DEMİREL’E KUR’AN VE KANUN YORUMU
İLAHİYATTA ‘Ankara Ekolü’ olarak anılan Mehmed Said Hatiboğlu, dünyanın sayılı hadis alimleri arasında. Hatiboğlu’na, bir müftünün mühendis olması istenen oğluyken, onu ilahiyatçı yapan hayatını, eğitimini, evliliğini ve Ehl-i Sünnet alimleri ve İslam’ı nasıl tanımladığını sorduk. Bu soruya soranlar arasında dönemin Cumhurbaşkanı Süleyman Demirel’in de bulunduğunu öğrendik: “Din İşleri Yüksek Kurulu’ndayken Cumhurbaşkanı Süleyman Demirel ‘Kur’an hükümleriyle bugünkü kanunlar çatışır mı?’ diye sordu. Verdiğimiz yanıt şuydu: Kur’an-ı Kerim’in hukuki metinleri ile günümüz kanunlarının çatışan yanları vardır. Kanunda el kesmek yok, Kur’an hırsızlığa bu cezayı veriyor. Kur’an-ı Kerim’in ın o hükmünü bıraktığın halde kendini hala cennetlik sayabiliyor musun? Bunları sayıp ‘Kur’an-ı Kerim’in ibadet değil hukuki hükümlerinin zamanın şartlarıyla değişebileceğini kabul etmedikçe bu itilafın bitmeyeceğini ve önce 1400 yıllık mazimizi incelemek gerektiğini söyledik. Mesela İmam-ı Azam Ebu Hanife’nin hocası İmam-ı Ata İbn Rebah daha 1’nci yüzyılda ayetle evliliği Müslüman erkeklere helal kılınan Hıristiyan ve Yahudi kadınla evliliği haram kılıyor. Diyor ki ‘O dönemde Müslüman hanımların sayısı az olduğu için gayri müslümlerle evlilik mecburiydi. Günümüzde müslüman kadınlar çoğaldı. Artık ehli kitab kadınla evlenilemez.’ Biz söylesek kafir derler ama ilk asrın büyük alimi böyle diyor. Reforma değişme derseniz, bizimki değişme değil yorum.”

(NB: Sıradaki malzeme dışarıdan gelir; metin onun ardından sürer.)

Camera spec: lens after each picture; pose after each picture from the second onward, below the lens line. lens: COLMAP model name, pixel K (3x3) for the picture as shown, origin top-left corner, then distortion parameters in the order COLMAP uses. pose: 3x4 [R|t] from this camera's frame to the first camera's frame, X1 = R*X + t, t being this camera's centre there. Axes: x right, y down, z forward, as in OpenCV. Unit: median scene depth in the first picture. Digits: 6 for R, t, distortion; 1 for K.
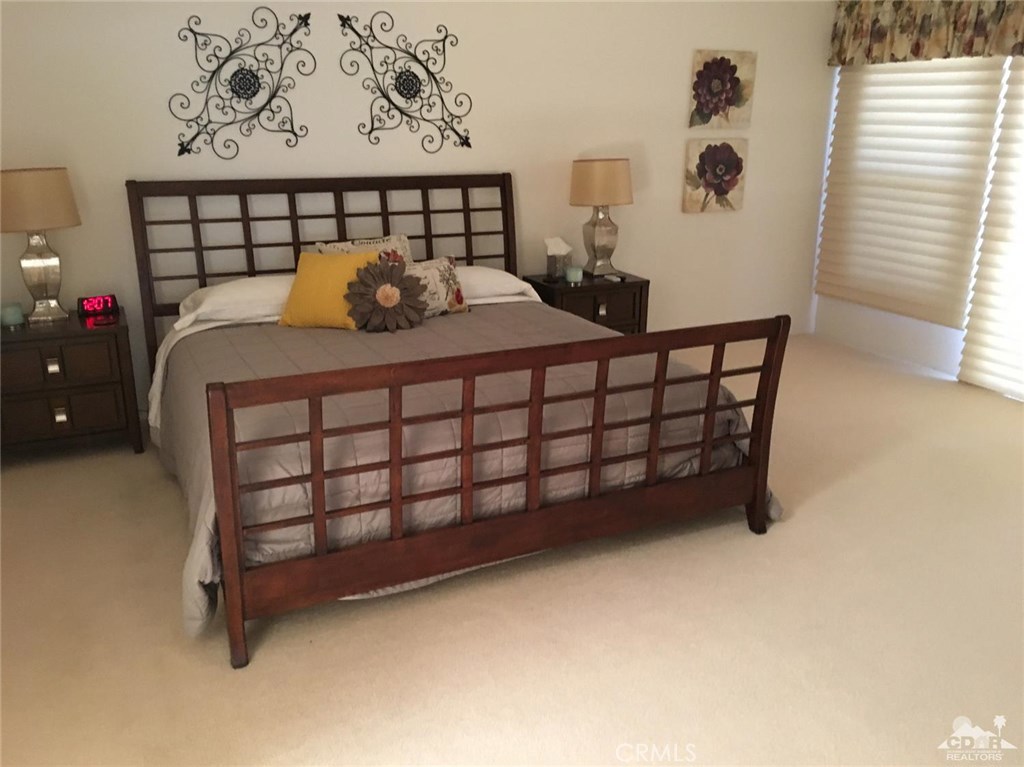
lens RADIAL K [[866.4, 0, 513.3], [0, 866.4, 388.6], [0, 0, 1]] dist [0.009453, 0.003140]
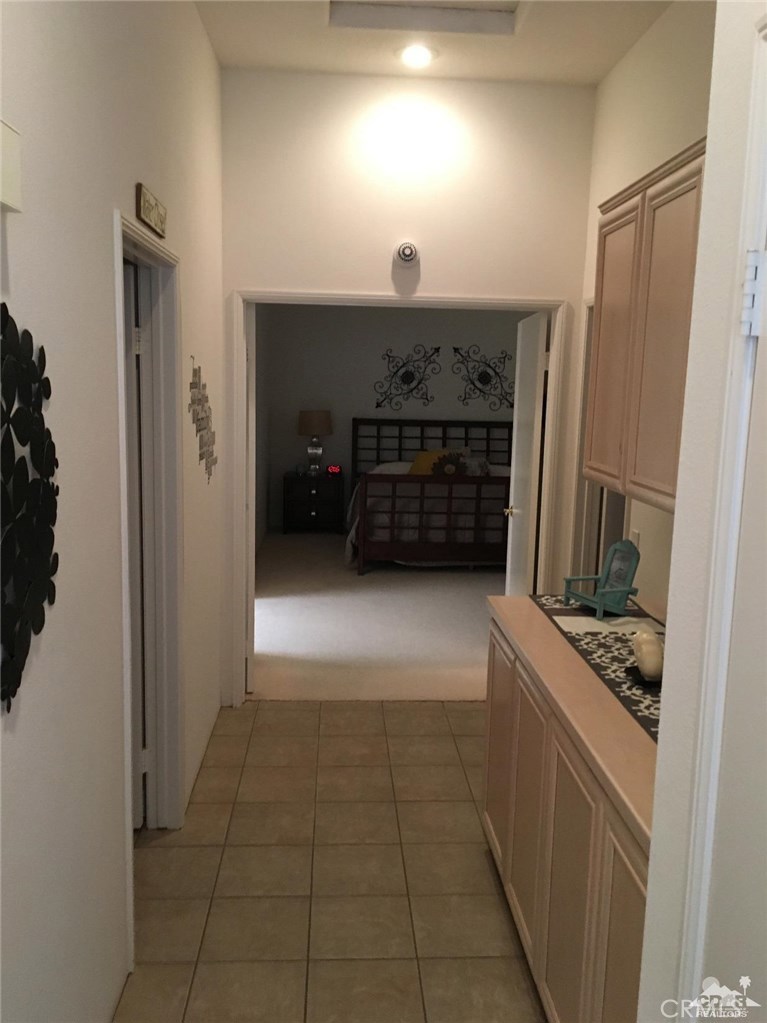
lens RADIAL K [[865.6, 0, 382.0], [0, 865.6, 510.7], [0, 0, 1]] dist [0.009453, 0.003140]
pose [[0.920295, 0.068476, -0.385187, 0.500521], [-0.132682, 0.980841, -0.142638, 0.303153], [0.368040, 0.182376, 0.911749, -0.967687]]
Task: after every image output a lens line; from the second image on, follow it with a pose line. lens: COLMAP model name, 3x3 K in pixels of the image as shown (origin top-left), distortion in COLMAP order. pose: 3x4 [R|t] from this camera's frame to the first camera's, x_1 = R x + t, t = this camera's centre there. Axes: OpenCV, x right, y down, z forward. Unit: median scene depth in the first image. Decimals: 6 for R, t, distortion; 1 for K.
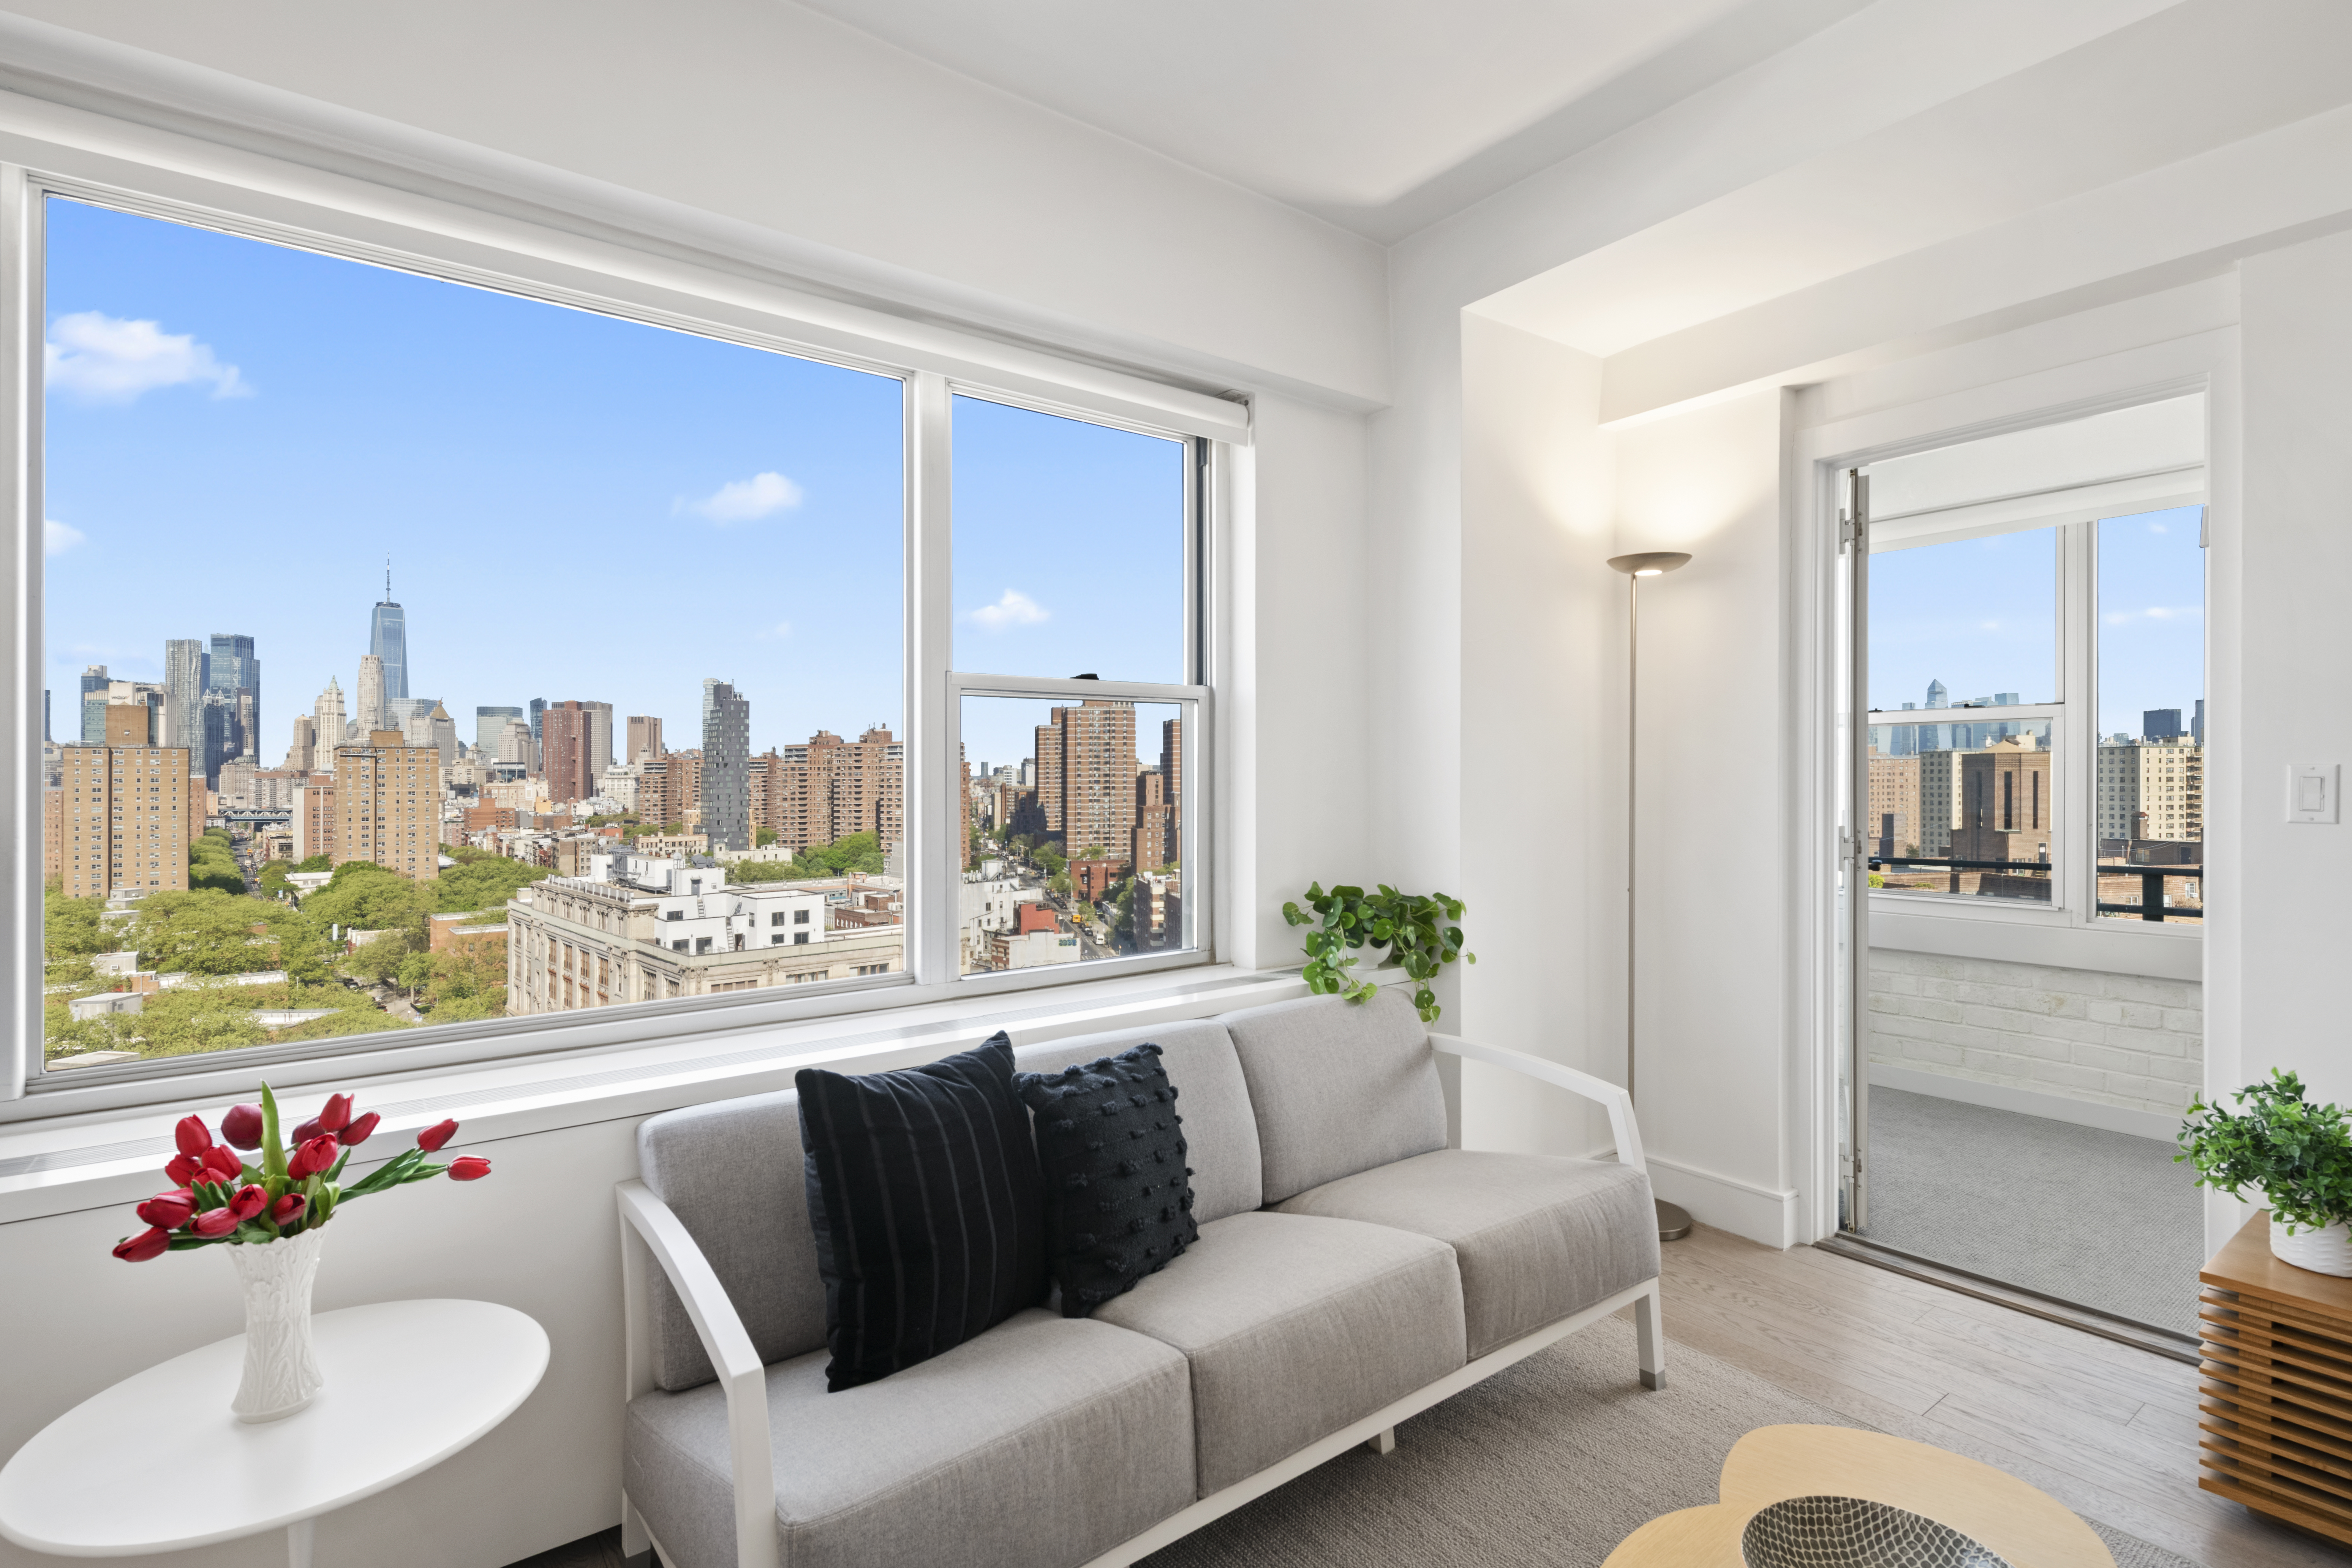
lens RADIAL K [[1121.3, 0, 1176.0], [0, 1121.3, 784.0], [0, 0, 1]] dist [0.024681, 0.000065]
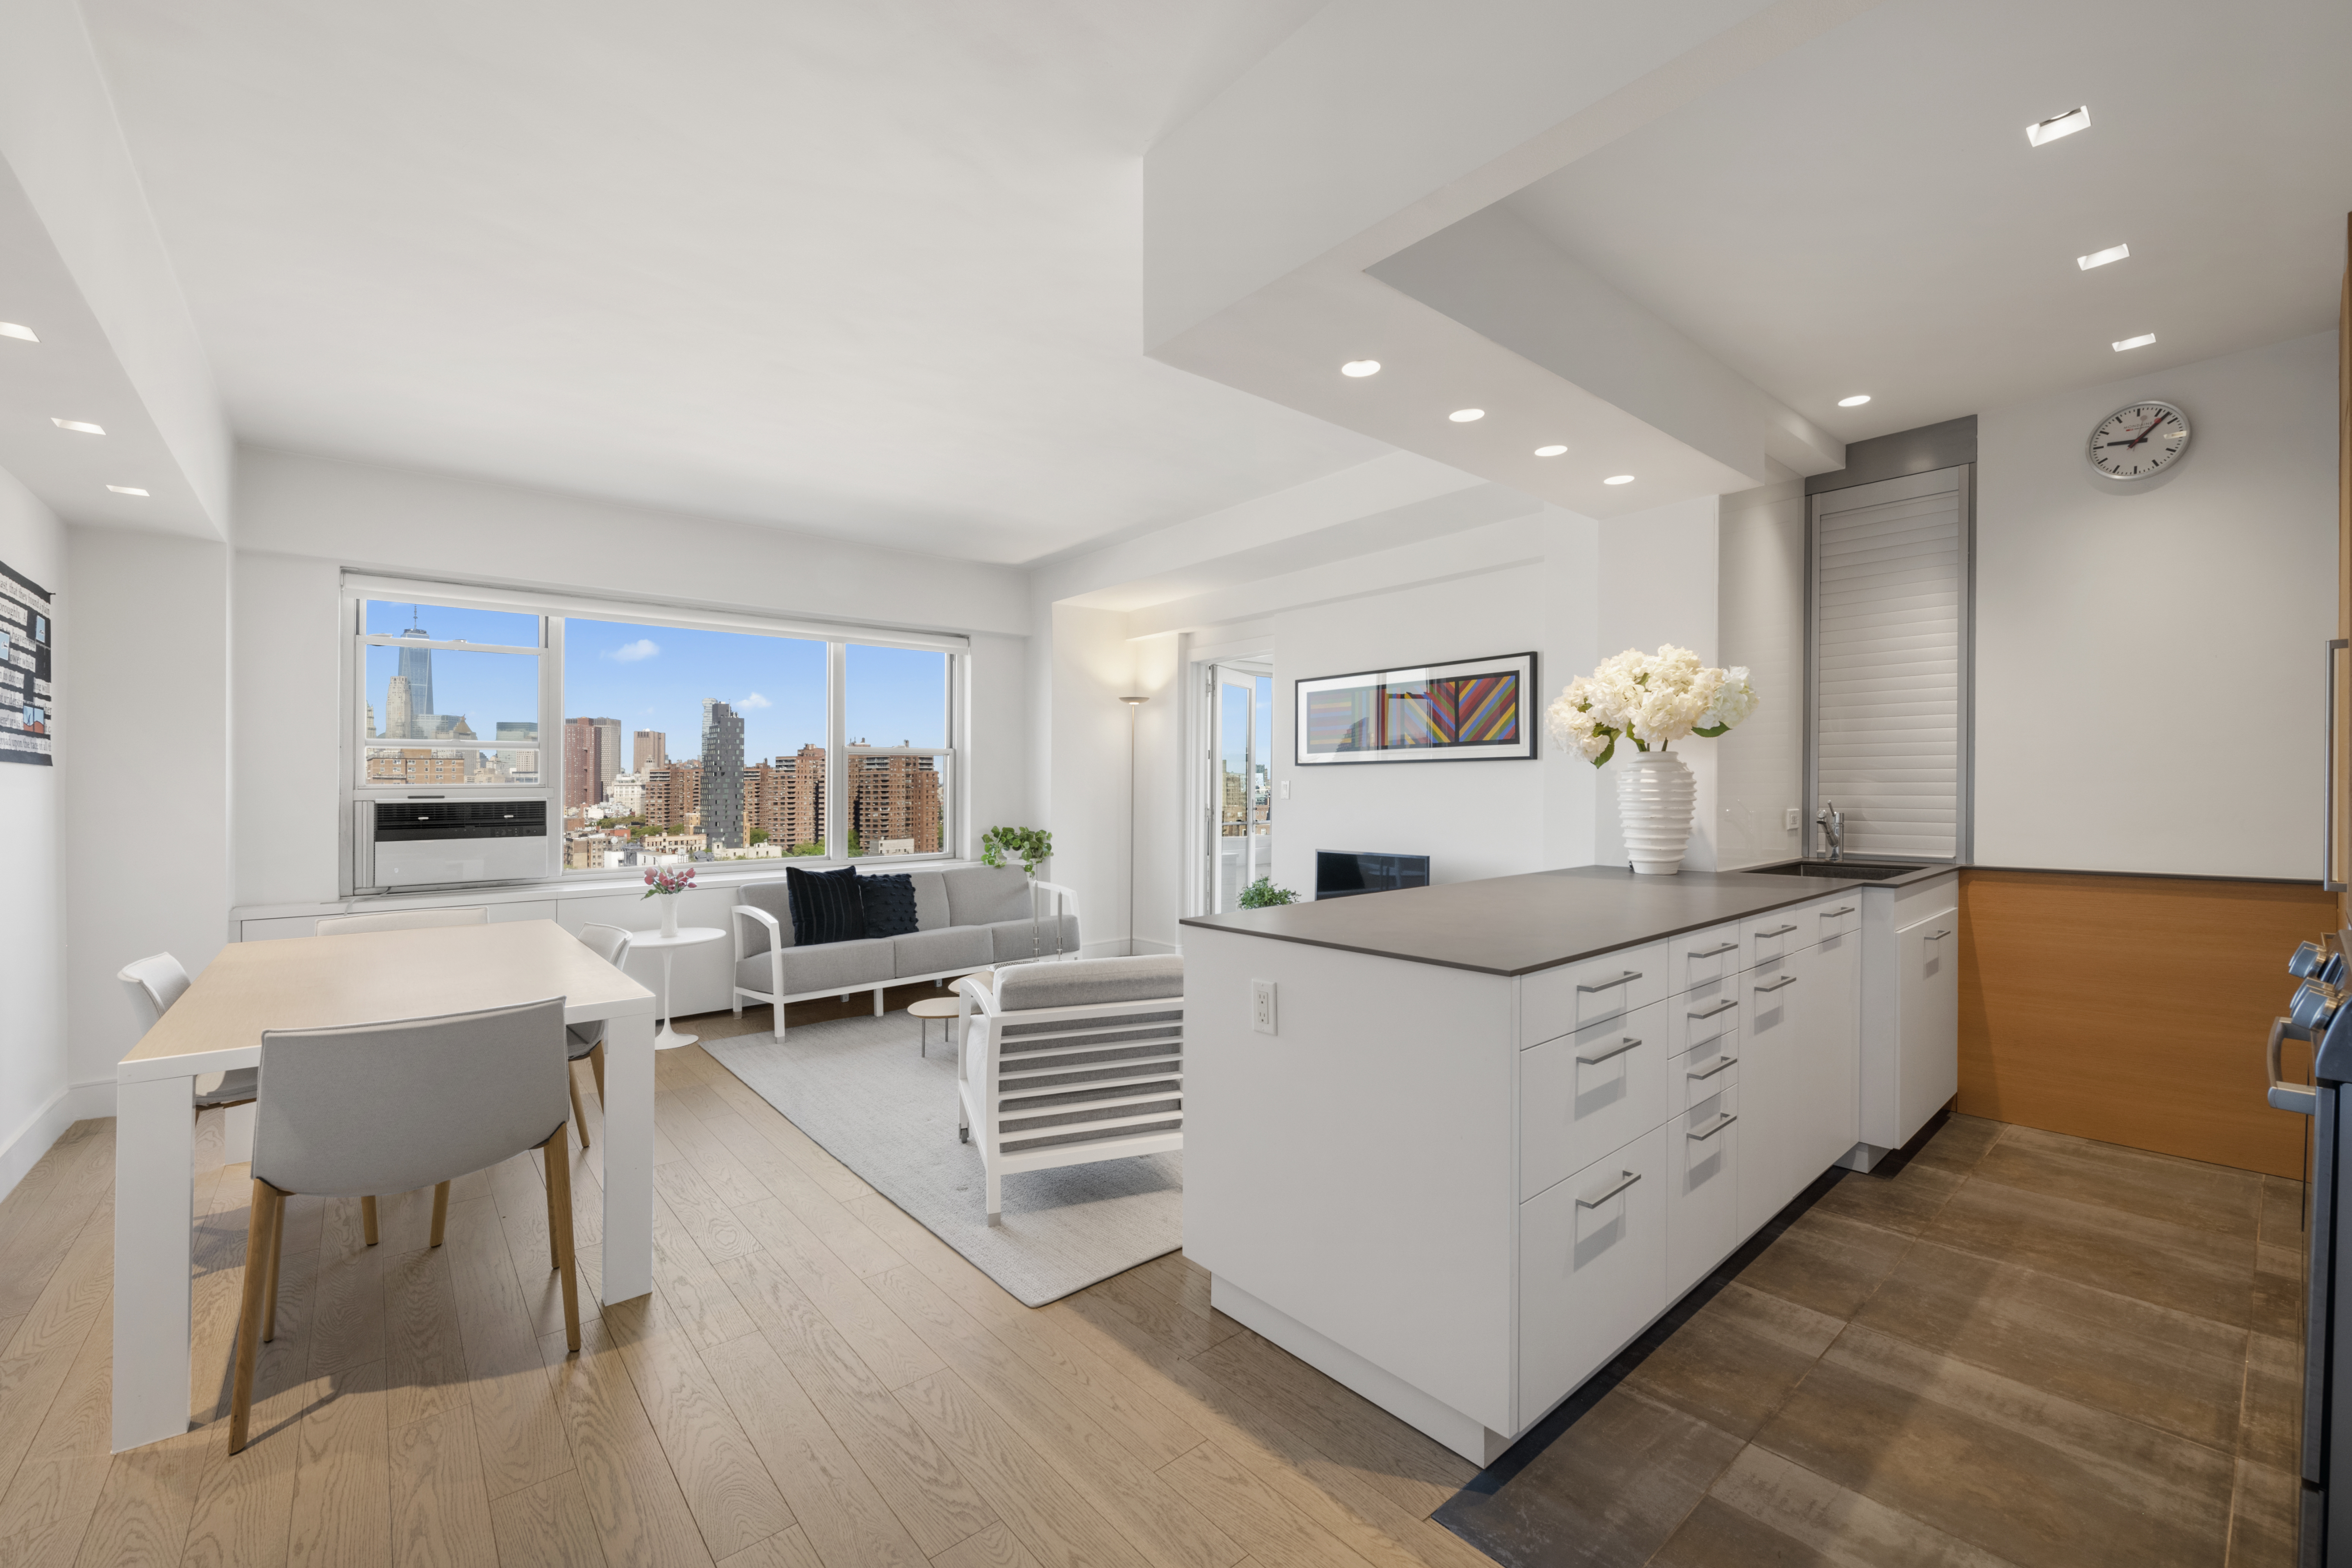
lens RADIAL K [[950.3, 0, 1176.0], [0, 950.3, 784.0], [0, 0, 1]] dist [0.012629, -0.000009]
pose [[0.997985, -0.000178, 0.063453, 0.390233], [0.000589, 0.999979, -0.006470, 0.005822], [-0.063450, 0.006495, 0.997964, -1.159539]]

Kızı istedik, gel nişanlan
“DOKTORAMI 1962’de bitirdim. DP İdare Meclisi üyesi olan Hasan Baldudak, kolej mezunu kızını fakültemize göndermiş. Kur’an okuma yeni başladığı için ders verecek hoca istemiş. Dekan bana söyleyince önce ‘Laf olur’ diye reddettim. Sonra öteki hocalar biraz zorlamış. Dekan Neşet Çağatay tekrar bana ‘Mehmed bunda ne var, evlerinde ders vereceksin. Ne lafı olabilir ’ dedi. Fatma Hanım’a bir ay ders verdim. Paris’e giderken Tayyib hocama ‘Müsait zamanda isteyin’ dedim. Üç ay sonra Fransızca bir telgraf geldi: İstedik kızı, gel nişanlan.”
Demirci Mehmed Efe’nin ceketi
ÇOCUKKEN gece altımızı ıslatmamızdan usanan annem, yatağa bir deri sermişti. 40 sene sonra dedi ki ‘Baban Cumhuriyet ordularına yardım topluyordu. İftiraya uğradı ve Demirci Mehmed Efe babanı Denizli’ye çağırdı. ‘Öldürülecek’ diye korktuk. İşin aslını öğrenince, altın silah ve deri ceketini babana vermiş. ‘Altımıza o deri ceketi seriyormuş.